## Data:
+ + +
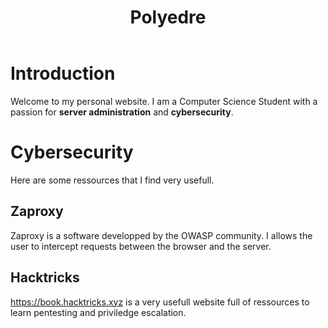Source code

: #+TITLE: Polyedre
#+AUTHOR:
#+startup:    align fold nodlcheck hidestars oddeven intestate
#+language:   fr
#+options:    H:3 num:nil toc:t \n:nil timestamp:nil creator:nil date:nil ::t |:t ^:t -:t f:t *:t tex:t d:(HIDE) tags:not-in-toc
#+HTML_HEAD: <link rel="stylesheet" type="text/css" href="org.css" />

* Introduction

Welcome to my personal website. I am a Computer Science Student with a passion
for *server administration* and *cybersecurity*.

* Cybersecurity

Here are some ressources that I find very usefull.

** Zaproxy

Zaproxy is a software developped by the OWASP community. I allows the user to
intercept requests between the browser and the server.

** Hacktricks

https://book.hacktricks.xyz is a very usefull website full of ressources to
learn pentesting and priviledge escalation.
+ + +
## Exercise objective:
From the "Welcome to my" line to the close of the listing, restate each line word for word.

## Reply:
Welcome to my personal website. I am a Computer Science Student with a passion
for *server administration* and *cybersecurity*.

* Cybersecurity

Here are some ressources that I find very usefull.

** Zaproxy

Zaproxy is a software developped by the OWASP community. I allows the user to
intercept requests between the browser and the server.

** Hacktricks

https://book.hacktricks.xyz is a very usefull website full of ressources to
learn pentesting and priviledge escalation.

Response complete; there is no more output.